Is Photography Dead?

Emmy and Palm Tree, North Hollywood

Emmy and Palm Tree, North Hollywood, California, 2009 by Mark Gordon

Obviously not. Rather, has photography in all its aspects been so thoroughly explored and its language so highly perfected that there just isn’t that much left to say anymore?

Are we all just repeating what’s gone before us? Documentary photographers just repeating the same themes that W. Eugene Smith explored? Social documentarians repeating the same commentary as Robert Frank? Is it really possible to say anything about the human figure that Edward Weston didn’t say better? Can we add anything new to Ansel Adams’ images of the West?

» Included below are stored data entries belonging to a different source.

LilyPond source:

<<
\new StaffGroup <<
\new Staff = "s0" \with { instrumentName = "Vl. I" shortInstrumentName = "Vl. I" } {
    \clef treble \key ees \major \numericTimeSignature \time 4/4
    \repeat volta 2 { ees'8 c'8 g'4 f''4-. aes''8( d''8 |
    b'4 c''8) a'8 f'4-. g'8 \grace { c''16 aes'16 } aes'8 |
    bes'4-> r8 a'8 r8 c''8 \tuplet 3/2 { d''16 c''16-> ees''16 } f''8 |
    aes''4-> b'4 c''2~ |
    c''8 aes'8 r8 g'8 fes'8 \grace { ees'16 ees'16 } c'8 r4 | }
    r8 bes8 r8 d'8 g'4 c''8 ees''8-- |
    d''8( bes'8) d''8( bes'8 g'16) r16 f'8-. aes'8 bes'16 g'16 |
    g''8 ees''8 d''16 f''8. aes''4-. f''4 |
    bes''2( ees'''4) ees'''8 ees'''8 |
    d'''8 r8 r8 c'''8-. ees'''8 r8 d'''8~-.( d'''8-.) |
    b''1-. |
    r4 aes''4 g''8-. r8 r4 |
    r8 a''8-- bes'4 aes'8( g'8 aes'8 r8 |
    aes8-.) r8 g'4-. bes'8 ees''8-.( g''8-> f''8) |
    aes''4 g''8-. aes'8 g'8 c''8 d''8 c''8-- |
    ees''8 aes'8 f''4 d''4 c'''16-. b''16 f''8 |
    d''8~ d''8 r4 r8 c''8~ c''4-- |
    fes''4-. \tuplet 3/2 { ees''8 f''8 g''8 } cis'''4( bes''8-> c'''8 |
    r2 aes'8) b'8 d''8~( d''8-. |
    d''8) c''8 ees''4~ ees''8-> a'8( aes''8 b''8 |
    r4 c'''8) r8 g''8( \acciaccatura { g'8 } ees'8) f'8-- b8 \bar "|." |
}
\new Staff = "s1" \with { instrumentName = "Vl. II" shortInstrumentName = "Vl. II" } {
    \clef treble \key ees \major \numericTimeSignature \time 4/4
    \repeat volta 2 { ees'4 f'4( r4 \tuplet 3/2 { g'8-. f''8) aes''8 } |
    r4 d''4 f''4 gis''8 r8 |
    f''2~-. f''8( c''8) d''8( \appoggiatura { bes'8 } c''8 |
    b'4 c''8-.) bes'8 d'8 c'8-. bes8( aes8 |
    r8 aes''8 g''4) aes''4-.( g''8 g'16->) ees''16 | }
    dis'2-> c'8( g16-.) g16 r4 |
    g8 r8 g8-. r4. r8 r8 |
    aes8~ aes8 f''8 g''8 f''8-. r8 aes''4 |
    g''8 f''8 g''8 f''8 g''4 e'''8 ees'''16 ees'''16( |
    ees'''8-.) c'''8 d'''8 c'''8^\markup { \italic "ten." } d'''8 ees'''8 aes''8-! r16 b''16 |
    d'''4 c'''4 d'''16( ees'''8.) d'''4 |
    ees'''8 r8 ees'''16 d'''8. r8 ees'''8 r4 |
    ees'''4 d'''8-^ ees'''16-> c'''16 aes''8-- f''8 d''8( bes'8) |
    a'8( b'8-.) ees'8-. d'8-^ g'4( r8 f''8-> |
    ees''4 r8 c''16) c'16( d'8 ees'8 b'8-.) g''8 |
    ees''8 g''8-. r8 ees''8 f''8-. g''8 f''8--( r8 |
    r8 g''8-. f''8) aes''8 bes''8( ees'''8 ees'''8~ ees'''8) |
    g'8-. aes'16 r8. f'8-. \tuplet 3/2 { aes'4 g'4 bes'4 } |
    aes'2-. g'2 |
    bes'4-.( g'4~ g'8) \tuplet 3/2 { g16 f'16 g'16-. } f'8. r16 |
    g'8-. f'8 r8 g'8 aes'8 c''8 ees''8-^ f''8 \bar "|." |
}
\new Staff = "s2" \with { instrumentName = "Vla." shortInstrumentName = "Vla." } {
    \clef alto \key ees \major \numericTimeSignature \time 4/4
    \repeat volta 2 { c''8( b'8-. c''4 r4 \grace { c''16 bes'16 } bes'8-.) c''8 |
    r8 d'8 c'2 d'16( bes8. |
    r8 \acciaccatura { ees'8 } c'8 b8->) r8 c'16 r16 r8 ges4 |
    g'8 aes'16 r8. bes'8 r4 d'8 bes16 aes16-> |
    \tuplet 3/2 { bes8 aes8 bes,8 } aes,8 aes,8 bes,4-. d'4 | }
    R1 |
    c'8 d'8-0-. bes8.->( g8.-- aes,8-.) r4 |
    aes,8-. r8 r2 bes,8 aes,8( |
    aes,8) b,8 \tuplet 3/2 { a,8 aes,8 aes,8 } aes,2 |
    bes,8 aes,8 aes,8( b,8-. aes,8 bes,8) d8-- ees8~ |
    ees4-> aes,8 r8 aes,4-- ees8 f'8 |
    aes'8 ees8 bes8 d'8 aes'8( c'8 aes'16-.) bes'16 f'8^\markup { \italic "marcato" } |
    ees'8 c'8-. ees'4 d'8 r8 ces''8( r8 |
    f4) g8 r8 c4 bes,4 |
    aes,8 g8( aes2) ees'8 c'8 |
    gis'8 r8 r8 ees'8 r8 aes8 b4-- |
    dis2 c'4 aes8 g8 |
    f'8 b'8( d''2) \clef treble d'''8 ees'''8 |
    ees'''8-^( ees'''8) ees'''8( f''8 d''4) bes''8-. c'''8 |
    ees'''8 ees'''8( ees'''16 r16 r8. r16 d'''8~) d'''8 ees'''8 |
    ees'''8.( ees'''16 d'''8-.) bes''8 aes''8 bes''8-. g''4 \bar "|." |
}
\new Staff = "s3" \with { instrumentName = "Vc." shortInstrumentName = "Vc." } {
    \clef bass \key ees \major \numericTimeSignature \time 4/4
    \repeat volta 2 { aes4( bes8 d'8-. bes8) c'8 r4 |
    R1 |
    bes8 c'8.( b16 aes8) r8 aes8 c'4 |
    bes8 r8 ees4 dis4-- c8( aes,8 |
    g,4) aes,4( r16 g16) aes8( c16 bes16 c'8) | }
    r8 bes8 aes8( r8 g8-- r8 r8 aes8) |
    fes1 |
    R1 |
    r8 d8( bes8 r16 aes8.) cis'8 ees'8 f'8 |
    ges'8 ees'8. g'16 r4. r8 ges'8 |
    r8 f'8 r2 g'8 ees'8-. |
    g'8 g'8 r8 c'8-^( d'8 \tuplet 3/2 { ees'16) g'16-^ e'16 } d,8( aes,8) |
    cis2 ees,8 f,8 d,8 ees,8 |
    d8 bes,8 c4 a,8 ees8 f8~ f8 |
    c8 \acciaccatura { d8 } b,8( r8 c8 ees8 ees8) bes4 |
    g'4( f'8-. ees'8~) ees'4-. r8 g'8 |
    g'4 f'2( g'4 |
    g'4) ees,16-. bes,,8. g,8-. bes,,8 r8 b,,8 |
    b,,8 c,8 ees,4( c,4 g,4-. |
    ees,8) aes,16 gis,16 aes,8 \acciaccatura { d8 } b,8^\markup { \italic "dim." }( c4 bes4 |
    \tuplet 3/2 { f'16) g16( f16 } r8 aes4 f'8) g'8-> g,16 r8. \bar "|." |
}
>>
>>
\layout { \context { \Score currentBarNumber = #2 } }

Photography has always been a ubiquitous medium, but in the 21st century we are relentlessly bombarded by images. Photography has always been the art of the masses. First, simply as consumers, collecting images of ourselves, our families, celebrities and exotic sites and scenes. But, within just a few years of its invention, the public became the creators as well.

Reese Robinson, July 2010

Reese Robinson, July 2010, by Mark Gordon

And today, the creation is unrelenting. The cell phone means that everyone carries a camera with them everywhere, always. Each of us has enough photographs of our own life to fill a book or even several books. And, for anyone born in the last 20 years or so, the images begin before they could see or even breathe. That the images usually stop before the individual is laid to rest is only the result of changing fashions – hardly anyone takes pictures of the dead today, but that’s because of our social discomfort with the whole idea of dying.

So, my question isn’t really “is photography dead?” But, maybe it is: has the territory been so overrun, the visual world so ground down by millions upon millions of feet treading the same pathways over and over again, that there is nothing of significance left to say?